Dolmuşa binmek tehlikeli olduğu gibi, kartopu oynamakta tehlike arz etmektedir.
Şu lapa lapa kar yağarken elimize alıp top haline getirdiğimiz, çocukluk günlerimizin masumane oyunu varya, işte o oyunu oynarken, attığınız kartopu kazara birinin penceresine gelirse ve şansınıza bir ruh hastasına denk gelmişseniz, kalbinizden bıçaklanabilir ve tam orada içinizdeki çocukla beraber can verebilirsiniz.
Ve geriye ne kalır…
Sütünü içirdim, harçlığını verdim, okula yolladım diyen, kızı hunharca öldürülmüş bir anne kalır…
Ve kartopu oynadığı için kalbinden bıçaklanmış bir gazeteci kalır.
Ve, 'Yeter artık kızımın üzerinden idam tartışmaları yapmayın' diyen yüreği yanık bir baba kalır.
Günlerdir Özgecan’la yatıp,Özgecan’la kalkıyoruz. Protestolar, yazılanlar, çizilenler, 'Erkekliğimizden utanıyoruz' diyen erkekler, geçmişte başına gelen taciz ve tecavüz olaylarını deşifre eden ünlü ve ünsüzler inanıyorum ki çok samimiler. İnanıyorum ki çok üzgünler ve yürekleri paramparça.
Ama üzülerek söylüyorum, Özgecan mevzusu maalesef bir milad değil sayın okuyucu.
Özgecan’dan sonra bir çok şey değişecek umudu taşıyanlara cevabım, hayır hiç bir şey değişmeyecek,çünkü, bu ülkede hayat zaten ucuzdu, mevcut iktidarda daha da ucuzladı, şiddet ve tecavüz olağan hale geldi.

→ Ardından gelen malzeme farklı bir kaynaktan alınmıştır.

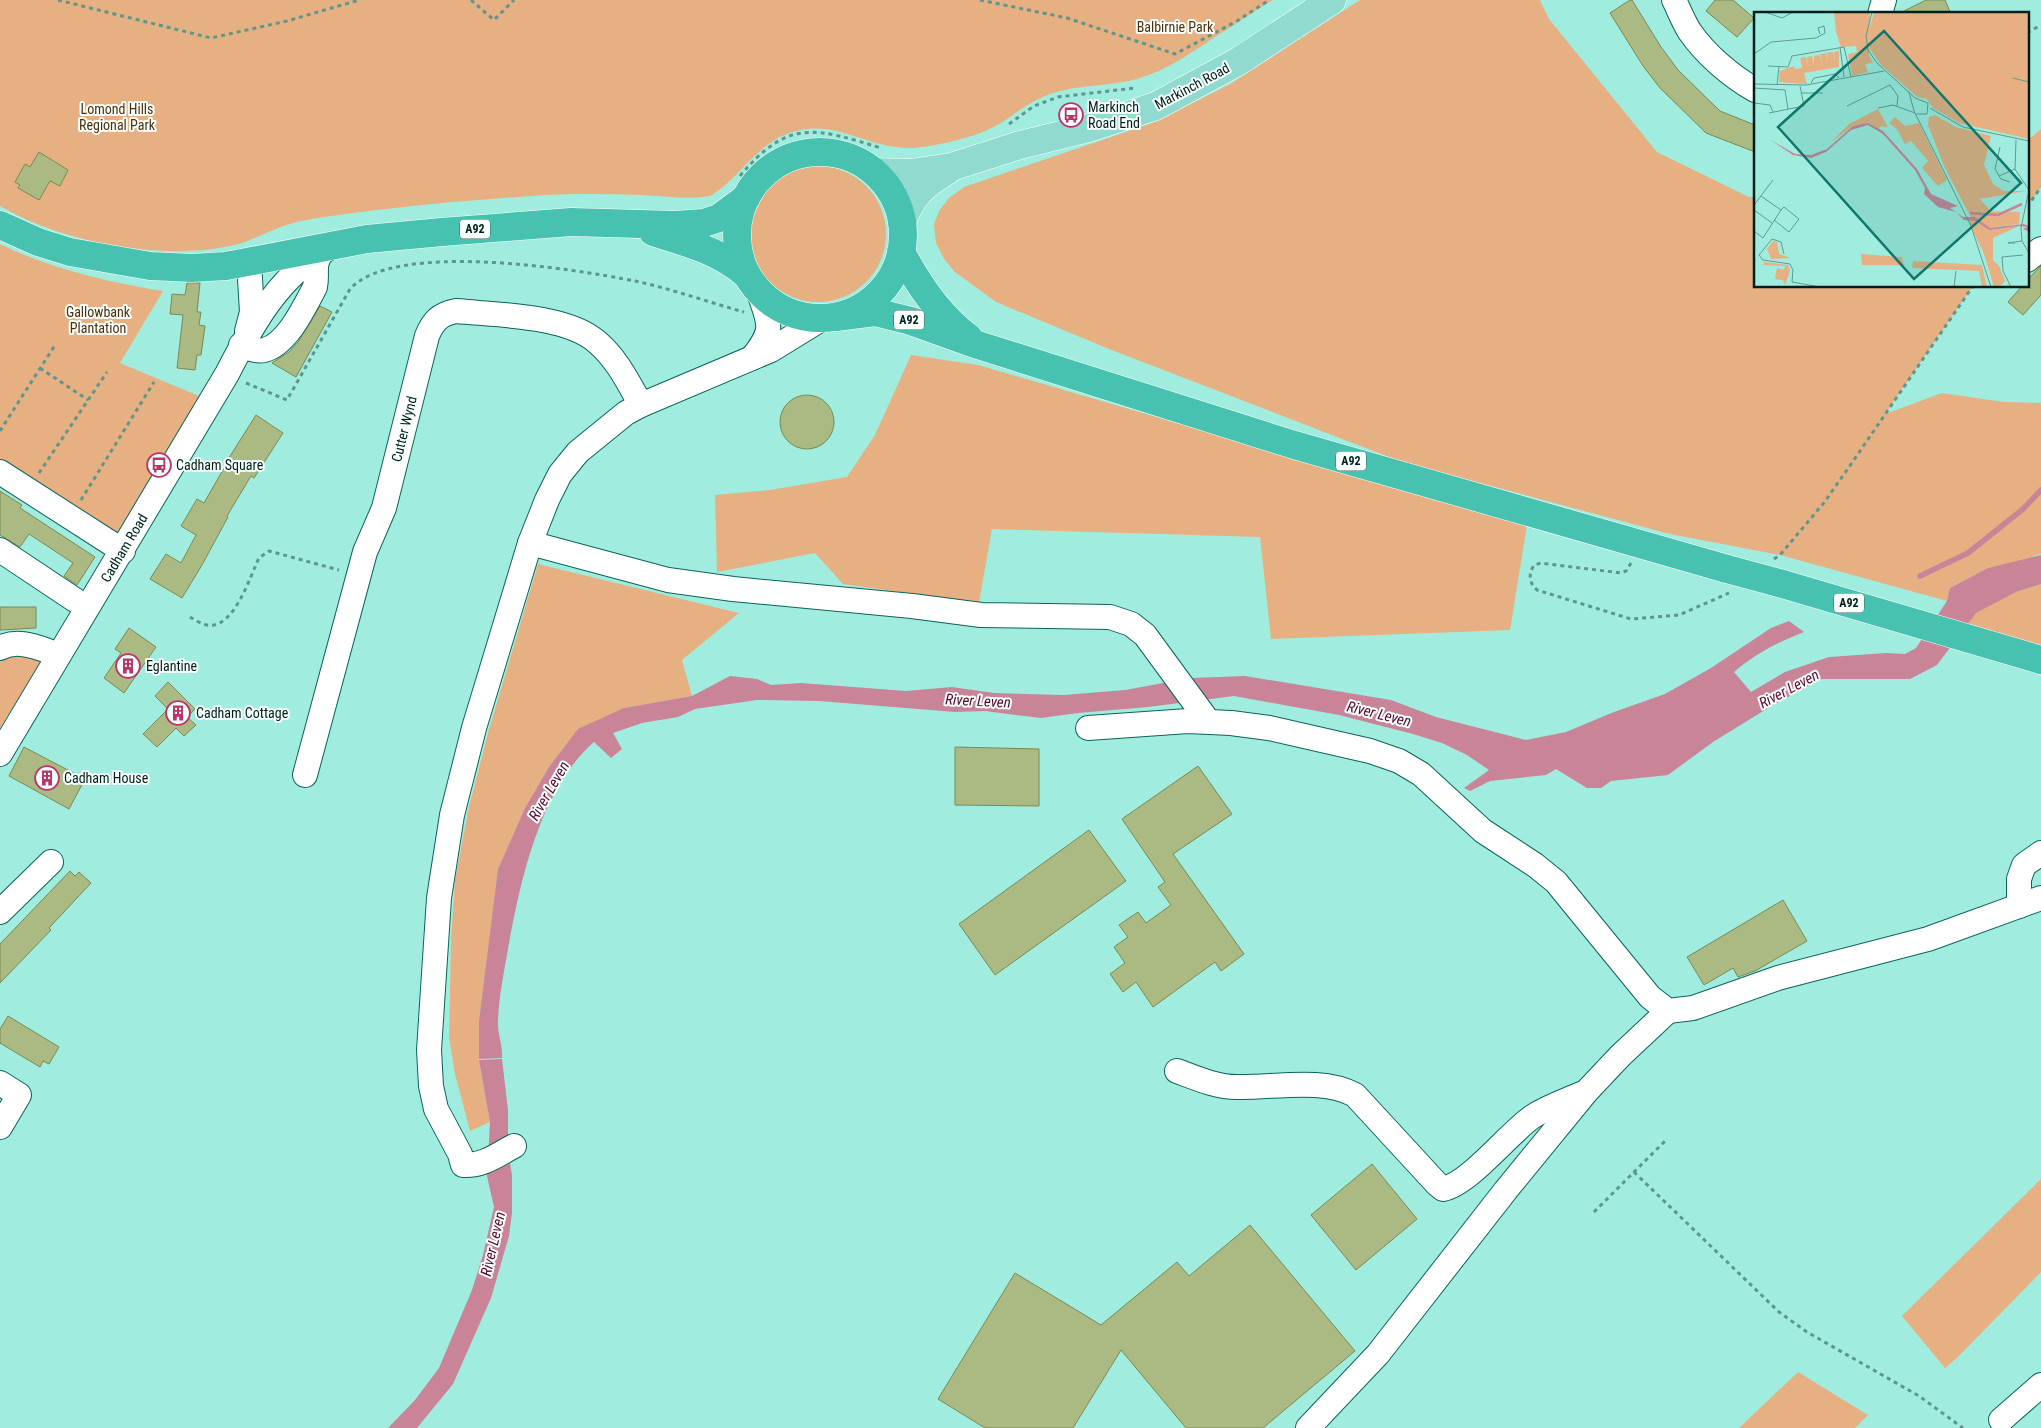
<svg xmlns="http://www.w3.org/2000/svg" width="2041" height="1428" viewBox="0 0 2041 1428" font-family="'Roboto Condensed',sans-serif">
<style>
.green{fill:#e6b082}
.water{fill:#c98497}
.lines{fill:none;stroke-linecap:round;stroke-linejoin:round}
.stream{stroke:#c98497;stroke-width:5.5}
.building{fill:#aaba82;stroke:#7a8953}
.minor-casing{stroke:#0a6459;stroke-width:26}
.major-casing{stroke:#fff;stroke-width:29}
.highway-casing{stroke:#fff;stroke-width:29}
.path{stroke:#5d968c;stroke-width:3;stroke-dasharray:4 4;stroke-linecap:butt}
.minor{stroke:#fff;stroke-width:24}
.major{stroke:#91dad0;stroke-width:28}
.highway{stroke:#47c2b0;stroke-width:28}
.highway-bridge-casing{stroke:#fff;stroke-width:29;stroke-linecap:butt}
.highway-bridge{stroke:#47c2b0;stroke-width:28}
.labels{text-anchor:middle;stroke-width:4;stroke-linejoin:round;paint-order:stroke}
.shield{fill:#f7fffd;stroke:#4a625d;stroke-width:1}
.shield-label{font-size:12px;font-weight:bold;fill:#001e19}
.park-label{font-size:14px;fill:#512e0a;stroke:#f7fffd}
.street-label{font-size:14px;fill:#001e19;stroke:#f7fffd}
.poi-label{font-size:14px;fill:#001e19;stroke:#f7fffd;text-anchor:start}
.water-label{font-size:15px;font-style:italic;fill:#59052b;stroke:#f7fffd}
.inset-river{fill:none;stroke:#c98497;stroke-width:2.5}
.inset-road{fill:none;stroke:#609a90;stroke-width:1}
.view{fill:#0f766e;fill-opacity:0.15;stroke:#0f766e;stroke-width:2.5}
.inset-edge{fill:none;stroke:#001e19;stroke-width:2.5}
</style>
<rect width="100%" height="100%" fill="#a0eddf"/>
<g class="green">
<path d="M0,0H1273C1250,14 1228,29 1206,43C1186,56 1166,70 1143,77C1110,88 1074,83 1043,97C1028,103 1015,114 1001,123C984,133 964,139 945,143C930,146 911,150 896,147C854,141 827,116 782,136C752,150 738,180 710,196C688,200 664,196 642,195C606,194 569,193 533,196C467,200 396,207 331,216C317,218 303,220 290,224C269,230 251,242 230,246C159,261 62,242 0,206Z"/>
<polygon points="1360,0 1540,0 1549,19 1657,152 1749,197 1755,197 1755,286 1973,286 1885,414 1942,393 2004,402 2041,403 2041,554 2033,556 2031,559 1988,568 1950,588 1947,601 1780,555 1670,534 1402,462 1109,349 996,302 955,272 944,259 936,243 934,224 939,211 949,198 964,187 1155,122 1230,84"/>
<polygon points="2041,129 2041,187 2027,207 2027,141"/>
<circle cx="818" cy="234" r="68"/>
<path d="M0,244C51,269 107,282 163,291L120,363L199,396L119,536L0,461Z"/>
<polygon points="911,355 978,365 1527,525 1510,630 1271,639 1260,537 992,529 979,603 843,584 815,553 717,572 715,495 770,490 847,477 875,435"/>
<polygon points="538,564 739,613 682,660 692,696 624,708 549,767 525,808 498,869 479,1021 479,1060 490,1122 470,1131 455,1074 449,1037 451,939 455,881 468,811 488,733"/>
<polygon points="2041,584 2041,660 1920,624 1975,613 2016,592"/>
<polygon points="0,648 48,651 0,728"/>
<polygon points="2041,1179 2041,1272 1956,1359 1945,1368 1902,1316"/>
<polygon points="1798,1372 1868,1415 1855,1428 1739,1428"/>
</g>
<g class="water">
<path d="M2041,555V584L2016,592L1976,613L1937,665L1910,679H1822L1773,705L1713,742L1668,775L1611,781L1601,788H1587L1556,769L1546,775L1490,781L1470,791L1464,788L1489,770L1467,755L1442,743L1413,734L1339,715L1234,696L1148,707L1078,713L1041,718L985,711L955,712L819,701L757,700L695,709L678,717L642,723L613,733L622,749L611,758L594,742C540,789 520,881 508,949C504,972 499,996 498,1020C497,1033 503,1045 502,1058L479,1059V1021L498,869L525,808L549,767L578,729L624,708L692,696L730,676L757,679L771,685L801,683L906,691L952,687L994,693L1064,695L1125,690L1191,678L1245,676L1391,700L1436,717L1526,740L1566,732L1614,712L1665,694L1711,668L1771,628L1789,621L1804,632C1778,642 1755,654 1734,672L1751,692L1785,672L1829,657L1886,653L1905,654L1916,648L1947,601L1950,588L1988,568Z"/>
<polygon points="502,1059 508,1110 508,1151 512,1175 512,1213 509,1236 491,1298 453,1384 417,1428 388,1428 415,1400 439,1368 472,1290 483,1255 494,1207 487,1176 490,1122 479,1060"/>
</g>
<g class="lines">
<polyline class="stream" points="1920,576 1968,553 2023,509 2041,490"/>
</g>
<g class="building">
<polygon points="1630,0 1632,0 1661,47 1678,70 1720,111 1755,125 1755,152 1706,133 1660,88 1643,66 1610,13"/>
<polygon points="1715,0 1733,0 1754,18 1737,37 1706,11"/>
<polygon points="1926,0 1945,0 1951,14 1898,14"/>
<polygon points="39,152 68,170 60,186 50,181 39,200 18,188 20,185 15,182 25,164 30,167"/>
<polygon points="2041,266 2041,295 2023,315 2008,302 2022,286 2027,286 2027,280"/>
<polygon points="187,283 200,283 197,312 201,312 199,325 205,326 201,355 197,355 195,370 177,368 183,315 170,314 172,294 185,295"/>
<polygon points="320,306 332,312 296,377 272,363 289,352 298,342"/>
<circle cx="807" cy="422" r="27"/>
<polygon points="256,415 283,433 254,478 251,476 227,516 228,517 202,565 182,598 150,579 166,554 181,563 196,535 181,526 197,499 204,503 228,461 227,461"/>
<polygon points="0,491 22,505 20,508 95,557 77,585 64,576 73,563 29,534 20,547 0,535"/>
<polygon points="0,607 36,607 36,628 0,630"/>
<polygon points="129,628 156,647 124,693 104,678 121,653 115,649"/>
<polygon points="168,682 195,709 187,717 196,725 184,736 176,728 157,747 143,734 168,709 155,696"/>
<polygon points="24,747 85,779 69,809 9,776"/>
<polygon points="955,747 1039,749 1039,806 955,805"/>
<polygon points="1198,766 1232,814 1173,854 1244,954 1221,971 1215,962 1153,1007 1136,982 1123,992 1110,974 1125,963 1114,947 1128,937 1119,925 1138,912 1146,923 1171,905 1158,887 1165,882 1122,819"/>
<polygon points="1089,830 1126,881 995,975 959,924"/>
<polygon points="70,871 75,876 79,872 91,883 49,928 51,930 0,983 0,944"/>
<polygon points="1783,900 1807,941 1755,971 1738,977 1733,968 1704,985 1687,957"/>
<polygon points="8,1016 59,1047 49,1064 43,1061 40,1067 0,1043 0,1029"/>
<polygon points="1372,1164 1417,1219 1356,1270 1311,1215"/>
<polygon points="1250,1225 1355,1351 1263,1428 1186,1428 1121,1350 1073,1428 985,1428 938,1399 1015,1273 1101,1325 1177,1262 1189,1276"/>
</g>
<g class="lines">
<g class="minor-casing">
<g id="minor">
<path d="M1674,0C1679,10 1684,23 1690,32C1706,55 1731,76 1755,90"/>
<polyline points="1880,14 1884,0"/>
<polyline points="2027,260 2041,249"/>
<polyline points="247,331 252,312 249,262"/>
<path d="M241,345C249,348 256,352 264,350C287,345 305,306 315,287C318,272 312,266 322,252"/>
<path d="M752,358C775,330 770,324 759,293"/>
<polyline points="0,472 123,551"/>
<polyline points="530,543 668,580 733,589 912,606 981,615 1110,617 1131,624 1145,635 1208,721"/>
<polyline points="0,550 75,600"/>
<path d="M0,648C15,640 32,645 48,651"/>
<polyline points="1088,728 1188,721 1231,723 1269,728 1370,751 1399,761 1421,774 1483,831 1535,865 1556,882 1650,997 1668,1011 1693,1008 1778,978 1928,939 2041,898"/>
<path d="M0,754L227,374C252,325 279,275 329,248"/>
<path d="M305,775L365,552L384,508L427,336C433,321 440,314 456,311C496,315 567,315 597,342C617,359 628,382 641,405"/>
<polyline points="2019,906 2019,879 2024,865 2041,853"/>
<polyline points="0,912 51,862"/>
<path d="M1177,1071C1196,1078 1216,1087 1237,1087C1273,1088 1323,1077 1355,1095L1437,1184L1443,1189C1469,1184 1508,1134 1532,1117C1547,1107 1565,1101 1581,1094"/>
<polyline points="0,1083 19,1095 0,1127"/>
<path d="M514,1146C497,1155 483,1166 463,1165L460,1154L436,1109L431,1086L429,1050L439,898L452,815L474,728L530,543L547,500L560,474L578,452L626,413L641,405L771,350L823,318"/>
<polyline points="2001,1420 2041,1385"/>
<polyline points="1308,1428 1378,1354 1506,1190 1587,1091 1620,1056 1668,1011"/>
</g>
</g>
<g class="major-casing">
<g id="major">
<polyline points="875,172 911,173 951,167 1020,145 1089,128 1156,106 1239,61 1332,0"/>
<path d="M902,222C912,194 924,185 948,170"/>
</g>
</g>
<g class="highway-casing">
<g id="highway">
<circle cx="820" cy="235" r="83"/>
<polyline points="0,225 38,242 70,252 150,266 192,268 226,266 367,239 442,232 571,222 675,225 704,223 719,218 746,198"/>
<path d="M653,232C687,243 718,250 746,274"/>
<path d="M901,252C918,284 939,316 968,337"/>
<polyline points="836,317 875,312 911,321 978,345 1291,444 1727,569"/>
<polyline points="1779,583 2041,660"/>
</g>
</g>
<g class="path">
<polyline points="58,0 211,38 287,21 359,0"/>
<polyline points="471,0 494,20 514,0"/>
<polyline points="980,0 1067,18 1175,54 1237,21 1269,0"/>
<polyline points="2027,33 2041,25"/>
<polyline points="1009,124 1034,106 1058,97 1135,88"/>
<path d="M740,176C788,118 816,128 881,148"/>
<polyline points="2027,207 2041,187"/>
<polyline points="40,368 88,400"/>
<path d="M246,383L287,400L350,289C395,240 574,269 635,281C672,289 708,302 744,312"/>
<polyline points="0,431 55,345"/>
<polyline points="39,473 107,372"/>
<polyline points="81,500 154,382"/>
<polyline points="1774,559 1780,555 1823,504 1847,470 1973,286"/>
<path d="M1631,563L1626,571L1621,573L1541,563L1534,565C1528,575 1529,582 1537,590L1631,619L1679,615L1729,593"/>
<path d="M190,617C195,620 201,624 207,625C234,630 250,576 259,558L269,551L339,570"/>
<polyline points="1634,1172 1779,1312 1807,1332 1919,1396 1963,1428"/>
<polyline points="1594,1212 1667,1139"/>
</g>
<use href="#minor" class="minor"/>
<use href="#major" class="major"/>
<use href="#highway" class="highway"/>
<g class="highway-bridge-casing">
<polyline id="highway-bridge" points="1727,569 1779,583"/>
</g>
<use href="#highway-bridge" class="highway-bridge"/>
</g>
<defs>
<g id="bus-ring" transform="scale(1.25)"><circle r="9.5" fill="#f7fffd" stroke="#bd3269" stroke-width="1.5"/><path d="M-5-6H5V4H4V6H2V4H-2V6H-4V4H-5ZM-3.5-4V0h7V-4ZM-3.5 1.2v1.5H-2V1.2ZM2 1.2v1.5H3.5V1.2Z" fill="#bd3269"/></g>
<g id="building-ring" transform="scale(1.25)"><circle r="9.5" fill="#f7fffd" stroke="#bd3269" stroke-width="1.5"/><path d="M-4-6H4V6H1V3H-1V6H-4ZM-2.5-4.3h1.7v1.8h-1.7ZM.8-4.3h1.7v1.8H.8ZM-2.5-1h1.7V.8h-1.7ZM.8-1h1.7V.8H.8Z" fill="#bd3269"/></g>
</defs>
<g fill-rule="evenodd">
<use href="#bus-ring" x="1071" y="115"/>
<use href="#bus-ring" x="159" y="465"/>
<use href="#building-ring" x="128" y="666"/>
<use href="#building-ring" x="178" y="713"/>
<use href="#building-ring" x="47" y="778"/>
</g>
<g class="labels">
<g class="shield">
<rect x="460" y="219.5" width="30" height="19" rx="4"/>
<rect x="894" y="310.5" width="30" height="19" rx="4"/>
<rect x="1336" y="451.5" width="30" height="19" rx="4"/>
<rect x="1834" y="593.5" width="30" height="19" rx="4"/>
</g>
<g class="shield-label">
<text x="475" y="233">A92</text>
<text x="909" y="324">A92</text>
<text x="1351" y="465">A92</text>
<text x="1849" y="607">A92</text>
</g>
<g class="park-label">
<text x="1175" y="32">Balbirnie Park</text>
<text x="117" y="114">Lomond Hills<tspan x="117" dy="16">Regional Park</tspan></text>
<text x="98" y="317">Gallowbank<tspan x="98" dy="16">Plantation</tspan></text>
</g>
<g class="street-label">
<text transform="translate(1192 86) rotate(-28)" y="5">Markinch Road</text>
<text transform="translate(404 429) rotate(-76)" y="5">Cutter Wynd</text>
<text transform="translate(124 548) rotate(-59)" y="5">Cadham Road</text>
</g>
<g class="poi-label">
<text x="1088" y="112">Markinch<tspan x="1088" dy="16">Road End</tspan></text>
<text x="176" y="470">Cadham Square</text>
<text x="146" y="671">Eglantine</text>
<text x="196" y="718">Cadham Cottage</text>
<text x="64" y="783">Cadham House</text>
</g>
<g class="water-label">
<text transform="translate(1789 689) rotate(-28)" y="5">River Leven</text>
<text transform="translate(978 701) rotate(3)" y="5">River Leven</text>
<text transform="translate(1379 714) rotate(14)" y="5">River Leven</text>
<text transform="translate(549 791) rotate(-60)" y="5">River Leven</text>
<text transform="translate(493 1244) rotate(-77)" y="5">River Leven</text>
</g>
</g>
<g transform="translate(1754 12)">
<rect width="275" height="275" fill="#a0eddf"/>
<path d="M80,0H116L115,43L119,51L111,52L114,60L98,64L94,42L103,40L102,34L87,35L82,20ZM120,0H275V127L205,111L179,96L173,87L163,85L127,53L116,37L114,22ZM85,39V55L50,61L53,72L25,70L26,59L40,54L41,57L48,56L46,46L52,45L54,54L53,45L58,44L60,53V44L65,43L68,51L66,42L72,41L74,50L73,41L79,40L81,49L80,40ZM124,97L134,115L127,114L125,117L114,111L99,114L77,130L95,112ZM181,103L202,115L237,124L230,153L239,172L250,179H273L226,187L237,199L266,200L265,212L235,216L216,204L190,154L174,113L175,105ZM141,105L151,114L165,111L193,168L184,174L168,156L174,149L157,129L151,132L143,117L135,111ZM212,204L235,218L265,214L239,226V248L245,254L251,269L245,275H240L230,242ZM19,229L23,230L25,242L37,246L17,247L13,237ZM107,242L148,245L150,253H108ZM159,249L228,253L233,275H228L225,259L158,256ZM10,250L34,253L36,258L31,273L29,268L21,267L23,256L30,258L31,254L9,253Z" fill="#e6b082"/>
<path d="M114,111L129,119L163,157L177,182L204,194L196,196L209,205H221L236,216L270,212L275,214V220L269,217L273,215L265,214L235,218L221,209L210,208L202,200L184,195L170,182L171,176L161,158L129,122L114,113L97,118L72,140L57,146L39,143L15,127L41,142L57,143L73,137L99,114Z" fill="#c98497"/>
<path class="inset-river" d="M216,201L244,203L268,192"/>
<path class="inset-road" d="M11,0L28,6L39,0M118,0L112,24L114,38L123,51L161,86L174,91L173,102H162M86,35L90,65M0,42L17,30L62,26L71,21L70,14L64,16L66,22M14,54L34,55L38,44L90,35L97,65M259,66L275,70M57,71L60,66L71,64L81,62L85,66M0,72L52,73L130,59M23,73L25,55M155,80L160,99L217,214L237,275M47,81H69M0,84V76L31,78L34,97M0,91L16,93L19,100M93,94L136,73L144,84L143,94M124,96L139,93L161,101M176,96L209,115L275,129M15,101L50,94L46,74M262,128L261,157L275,178L267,216L268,229L275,241M246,135L241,157L247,167L256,170M245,164L261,157M0,193L19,168M0,198L18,211M20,208L35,220L45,207L30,195L27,198M0,219L9,226L27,198L7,184M261,231H254L268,229M9,248L5,243L18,227L27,230L30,242M9,248L36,252L39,258L38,270M38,270L66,275M200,275L202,259M257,275L249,259L248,245L269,243"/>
<path class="view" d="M130,19L267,171L160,267L24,115Z"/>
<rect width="275" height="275" class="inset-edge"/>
</g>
</svg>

Özgecan cinayetinden duydukları acıyı ifade edip, bundan sonra alınabilecek önlemleri ekranlarda anlatanlar mecliste çekiçle birbirlerini yaralayıp hastanelik ediyorlar.
Bu ülkede;
Dolmuşa binmeyeceksin…
Kızlı/erkekli dolaşmayacaksın…
Ekmek almayacaksın…
Kartopu oynamayacaksın…
Hamile sokağa çıkmayacaksın…
Ve asla muhalif olmayacaksın…
Aksi halde her an bıçaklanabilirsin, hunharca öldürülebilirsin.